💸 Alphabet has never been more profitable

This Hacker News comment is quite the deep cut about Google’s recent layoff/firing of the entire Python Foundation team

This happened the same day Alphabet reported $80.54 billion in revenue.   

 in addition to contributing to upstream python, we

  • maintained a stable version of python within google, and made sure that everything in the monorepo worked with it. in my time on the team we moved from 2.7 to 3.6, then incrementally to 3.11, each update taking months to over a year because the rule at google is if you check any code in, you are responsible for every single breakage it causes

 

  • maintained tools to keep thousands of third party packages constantly updated from their open source versions, with patch queues for the ones that needed google-specific changes

 

  • had highly customised versions of tools like pylint and black, targeted to google’s style guide and overall codebase

 

  • contributed to pybind11, and maintained tools for c++ integration

 

  • developed and maintained build system rules for python, including a large effort to move python rules to pure starlark code rather than having them entangled in the blaze/bazel core engine

 

  • developed and maintained a typechecker (pytype) that would do inference on code without type annotations, and work over very large projects with a one-file-at-a-time architecture (this was my primary job at google, ama)

 

  • performed automated refactorings across hundreds of millions of lines of code

 

 and that was just the dev portion of our jobs. we also acted as a help desk of sorts for python users at google, helping troubleshoot tricky issues, and point newcomers in the right direction. plus we worked with a lot of other teams, including the machine learning and AI teams, the colaboratory and IDE teams, teams like protobuf that integrated with and generated python bindings, teams like google cloud who wanted to offer python runtimes to their customers, teams like youtube who had an unusually large system built in python and needed to do extraordinary things to keep it performant and maintainable.

 

 and we did all this for years with fewer than 10 people, most of whom loved the work and the team so much that we just stayed on it for years. also, despite the understaffing, we had managers who were extremely good about maintaining work/life balance and the “marathon, not sprint” approach to work. as i said in another comment, it’s the best job i’ve ever had, and i’ll miss it deeply.

They have never been more profitable, made more money, or cared less about their employees and giving back to the communities that got them there. If I had worked at Google, I would not have been comfortable continuing to work there. 

I plan to keep de-Googling, which is going to hurt. Several friends shared why they can’t cut ties with their products. I get it, but that is a sign of an unhealthy monopoly. 

I pay for YouTube TV and YouTube Premium as everyone else does, but I’m starting with the business tools. I’d rather pay Zoom than use Google Video.

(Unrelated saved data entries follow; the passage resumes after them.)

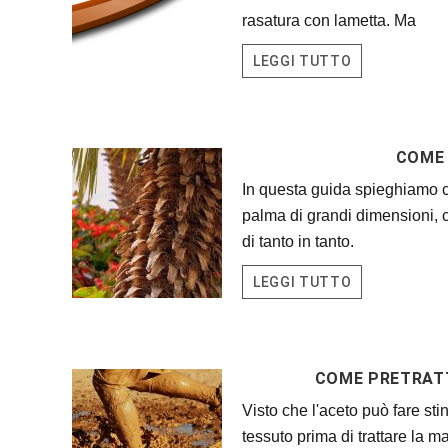
rasatura con lametta. Ma
LEGGI TUTTO
COME 
In questa guida spieghiamo c
palma di grandi dimensioni, 
di tanto in tanto.
LEGGI TUTTO
COME PRETRATT
Visto che l'aceto può fare st
tessuto prima di trattare la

I stopped using Chrome. 

Gmail is the hardest service to separate from because it’s also an identity service. I’m using it less and less until it’s only an identity service. I have >2k websites registered with my Gmail address, which could take years to clean up. I don’t need to pay for extra storage space, and I’m wondering if Google Docs is doing anything for me to pay for. 

So, while it will be harder to stop using Google Products than it should be, the first step is admitting the problem and then working on it. Friends, we all have work to do.